I offered this eulogy (hesped) at my mother's funeral last week:
My mother was a brave woman. She did
things her way. She left home soon after she graduated from high school to take
a look at the bigger world – which for her meant first Detroit, and then
California. She was a single working mom before the term had been invented. She
lived through a tumultuous time with two tumultuous children.
The book of Proverbs asks eyshet
chayil mi yimtza, which we usually render into English as “a woman of valor,
who can find.” Chayil is translated here as valour, but we know this
word chayil is not unrelated to the modern Hebrew word for “soldier” or
“force.”
My mother Marian Harriet Goldish Kiener,
Shivya Masa bat Shayne Bayle ve-Shmuel, was not only an unconventional woman of
valor in the old-time religion sense of the book of Proverbs; she was also a
kind of soldier and she was certainly a force to be reckoned with.
Any child can say this of his or her
loving mother – no one has known me longer, worried for my welfare so
thoroughly, took my side more often, and delighted in my accomplishments like
my mother. My brother and I were rebellious young sons in a singularly
rebellious time period. We defied our parents, and our mother in particular, at
every turn. To paraphrase the GEICO commercial – “that’s what kids do.”
She didn’t understand everything we
tried or attempted, to be honest, we didn’t understand what we were doing half
the time - but the love never wore off. More than 30 years ago my brother
defiantly went off to California for a while to find his fortune, but my
mother, a single woman in a time long before it was fashionable or acceptable,
had already pioneered that path a further 30 years earlier. She acted like she
couldn’t understand our youthful defiance, but she was a defiant youth herself,
going off to Detroit, then to Minneapolis, then to Los Angeles. She was such a
force of nature, a bit of the rebel herself, that even though she played the
part of the baffled matriarch shouldered with two rambunctious and error-prone
boys, she always forgave, and always found a way for us to come back to her
embrace.
She was a soldier. She championed
through a long career at Musicland and then earned her well-deserved
retirement. She then bravely took off to Arizona to live the retirement dream.

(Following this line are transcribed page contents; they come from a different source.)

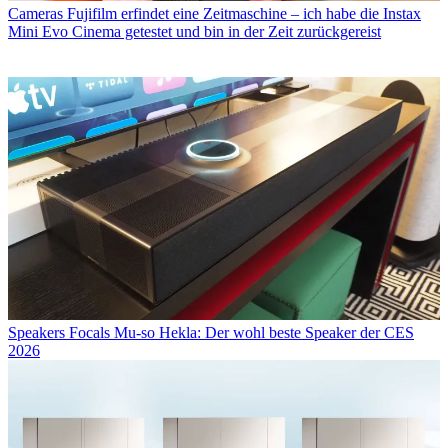
Cameras
Fujifilm erfindet eine Zeitmaschine – ich habe die Instax
Mini Evo Cinema getestet und bin in der Zeit zurückgereist
Speakers
Focals Mu-so Hekla: Der wohl beste Speaker der CES
2026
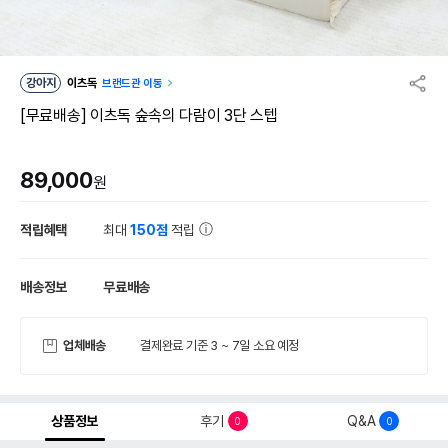
강아지
이츠독
브랜드관 이동
[무료배송] 이츠독 숲속의 다람이 3단 스텝
89,000
원
적립혜택
최대
150점
적립
배송정보
무료배송
업체배송
결제완료 기준 3 ~ 7일 소요 예정
상품정보
후기
Q&A
0
0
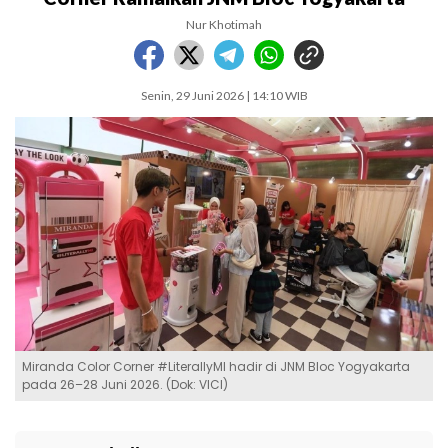
Nur Khotimah
Senin, 29 Juni 2026 | 14:10 WIB
Miranda Color Corner #LiterallyMI hadir di JNM Bloc Yogyakarta
pada 26–28 Juni 2026. (Dok: VICI)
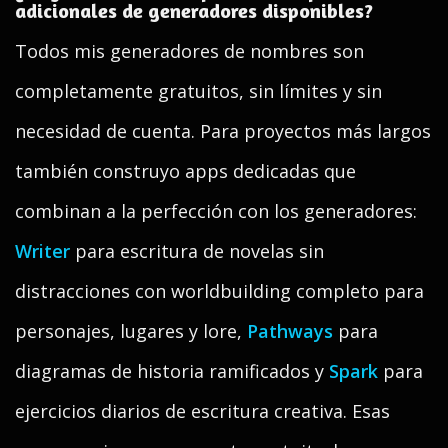
adicionales de generadores disponibles?
Todos mis generadores de nombres son
completamente gratuitos, sin límites y sin
necesidad de cuenta. Para proyectos más largos
también construyo apps dedicadas que
combinan a la perfección con los generadores:
Writer
para escritura de novelas sin
distracciones con worldbuilding completo para
personajes, lugares y lore,
Pathways
para
diagramas de historia ramificados y
Spark
para
ejercicios diarios de escritura creativa. Esas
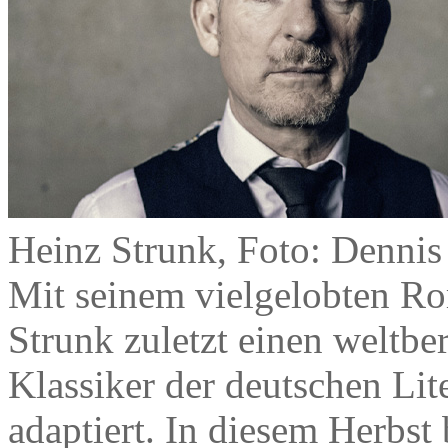
Heinz Strunk, Foto: Dennis
Mit seinem vielgelobten R
Strunk zuletzt einen weltb
Klassiker der deutschen Lit
adaptiert. In diesem Herbst br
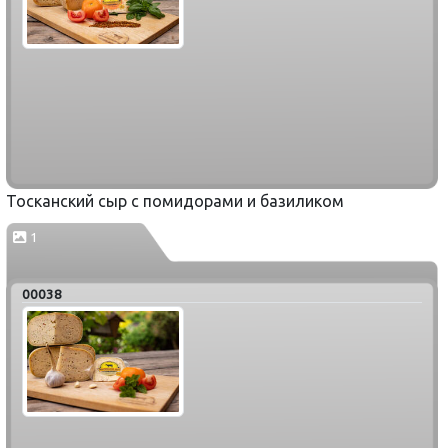
Тосканский сыр с помидорами и базиликом
1
00038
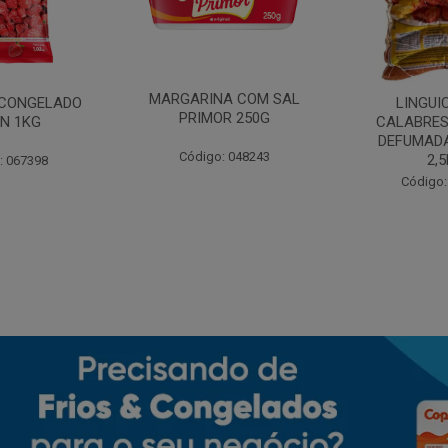
MARGARINA COM SAL
CONGELADO
LINGUI
PRIMOR 250G
N 1KG
CALABRES
DEFUMADA
Código: 048243
2,
: 067398
Código:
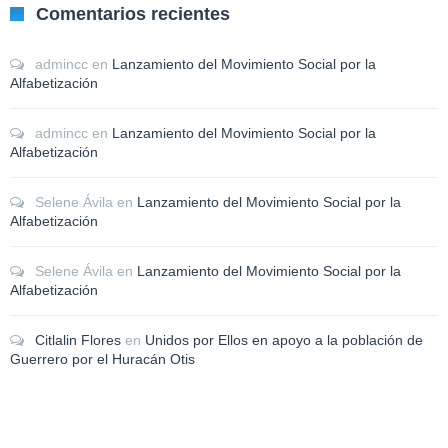
Comentarios recientes
admincc
en
Lanzamiento del Movimiento Social por la
Alfabetización
admincc
en
Lanzamiento del Movimiento Social por la
Alfabetización
Selene Ávila
en
Lanzamiento del Movimiento Social por la
Alfabetización
Selene Ávila
en
Lanzamiento del Movimiento Social por la
Alfabetización
Citlalin Flores
en
Unidos por Ellos en apoyo a la población de
Guerrero por el Huracán Otis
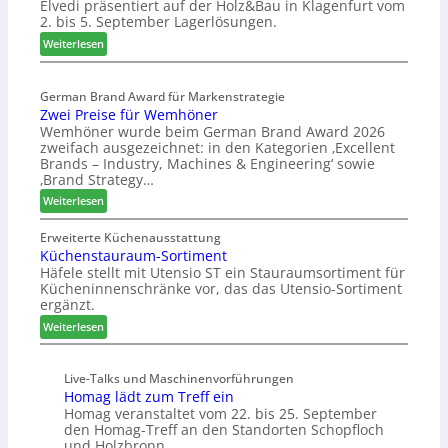
Elvedi präsentiert auf der Holz&Bau in Klagenfurt vom
n
s
e
2. bis 5. September Lagerlösungen.
i
s
r
g
:
Weiterlesen
e
ö
p
E
r
a
l
t
s
German Brand Award für Markenstrategie
v
e
Zwei Preise für Wemhöner
s
e
r
Wemhöner wurde beim German Brand Award 2026
t
d
t
zweifach ausgezeichnet: in den Kategorien ‚Excellent
F
i
Z
Brands – Industry, Machines & Engineering‘ sowie
ü
u
u
‚Brand Strategy…
h
n
k
:
Weiterlesen
r
d
u
Z
u
H
n
w
Erweiterte Küchenausstattung
n
u
f
Küchenstauraum-Sortiment
e
g
b
t
Häfele stellt mit Utensio ST ein Stauraumsortiment für
i
a
t
Kücheninnenschränke vor, das das Utensio-Sortiment
P
n
e
ergänzt.
r
x
:
e
Weiterlesen
s
K
i
t
ü
s
e
Live-Talks und Maschinenvorführungen
c
e
l
Homag lädt zum Treff ein
h
f
l
Homag veranstaltet vom 22. bis 25. September
e
ü
e
den Homag-Treff an den Standorten Schopfloch
n
r
n
und Holzbronn.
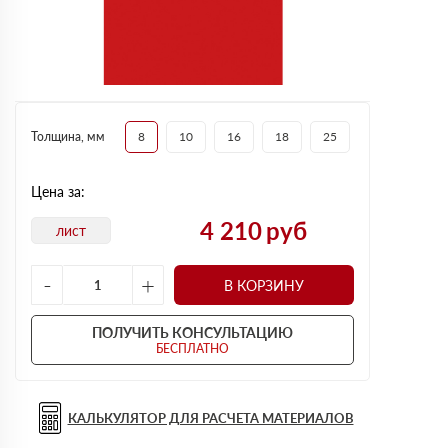
Толщина, мм
8
10
16
18
25
Цена за:
4 210
руб
лист
-
+
В КОРЗИНУ
ПОЛУЧИТЬ КОНСУЛЬТАЦИЮ
БЕСПЛАТНО
КАЛЬКУЛЯТОР ДЛЯ РАСЧЕТА МАТЕРИАЛОВ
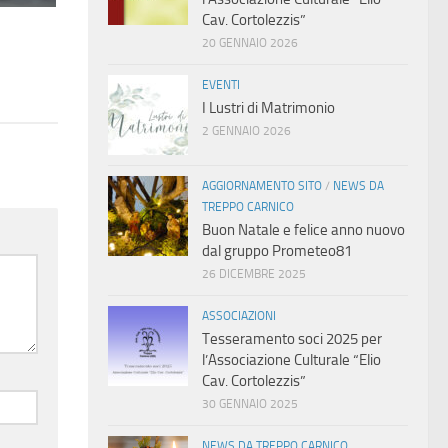
Cav. Cortolezzis”
20 GENNAIO 2026
EVENTI
I Lustri di Matrimonio
2 GENNAIO 2026
AGGIORNAMENTO SITO
/
NEWS DA
TREPPO CARNICO
Buon Natale e felice anno nuovo
dal gruppo Prometeo81
26 DICEMBRE 2025
ASSOCIAZIONI
Tesseramento soci 2025 per
l’Associazione Culturale “Elio
Cav. Cortolezzis”
30 GENNAIO 2025
NEWS DA TREPPO CARNICO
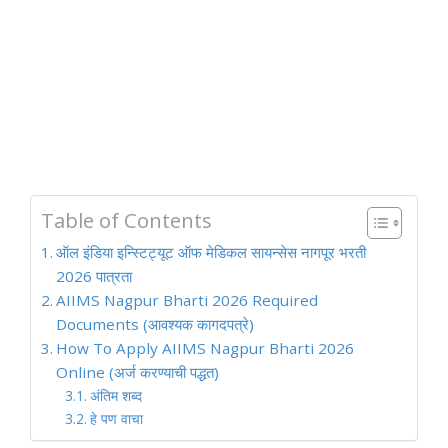
Table of Contents
ऑल इंडिया इन्स्टिट्यूट ऑफ मेडिकल सायन्सेस नागपूर भरती
2026 पात्रता
AIIMS Nagpur Bharti 2026 Required
Documents (आवश्यक कागदपत्रे)
How To Apply AIIMS Nagpur Bharti 2026
Online (अर्ज करण्याची पद्धत)
अंतिम शब्द
हे पण वाचा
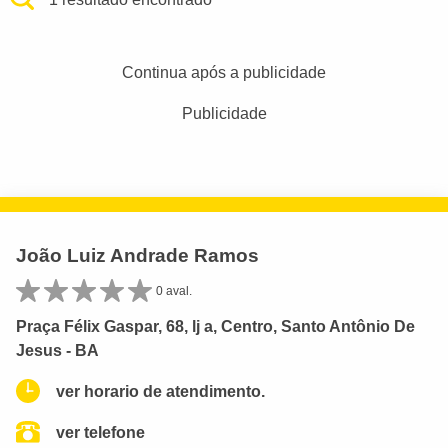
Continua após a publicidade
Publicidade
João Luiz Andrade Ramos
0 aval.
Praça Félix Gaspar, 68, lj a, Centro, Santo Antônio De
Jesus - BA
ver horario de atendimento.
ver telefone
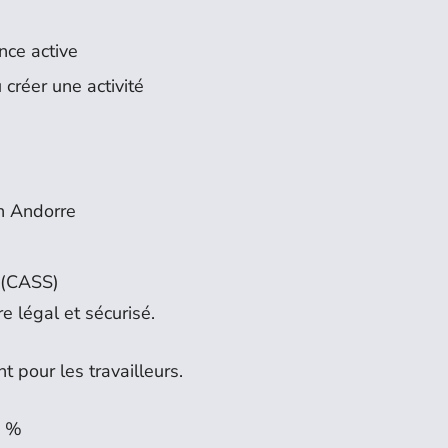
nce active
 créer une activité
en Andorre
e (CASS)
e légal et sécurisé.
t pour les travailleurs.
0 %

And she loved it. But she soldiered through her well-deserved retirement and
outlasted almost every one of her friends, and then returned to the land where
her two sisters lived.
Finally, my mother was a force to be
reckoned with throughout her life and in her last home at Knollwood Place. You
could be the CEO of Bristol-Palmolive or the local grocer - expect a long
hand-written letter of complaint in wonderfully clear cursive script if you
sold her shoddy merchandise or tried to swindle her. She made her expectations
known to all, and had a sharp word for those who failed to meet them. But
people loved her – because my mother had a marvelous sense of humor. She loved
to smile and laugh.
Like a tough, hard-living, fun-loving rebellious
soldier, for entertainment she liked to gamble. She ran the BINGO game at
Knollwood Place, and helped convene the monthly trip to Mystic Lake. I remember
childhood trips to Sioux City where we would bet on the ponies and buy a cooler
full of oleomargarine to bring back to Minnesota. In her latter decades, she
drew great joy from playing adult penny slot video games at Mystic. To paraphrase
the Geico commercial – “that’s what old women do.”
So my mother was a woman of valor, a
strong woman, a discerning woman, and a force to be reckoned with. I would not
be the man I am today without her love and support. My brother can attest to
the same awesome debt we owe her.
Sister to two remarkable women, mother
of two, grandmother to six, great-grandmother to one – it’s really a beautiful
story, a kind of fairy tale. It all worked out. It was a life well-lived.
Eshet chayil mi yimtza “Who can find a
heroic woman?” All of us who knew her knows we saw the real deal. Yehi
zikhra barukh– Her Memory has certainly been a blessing to all of us.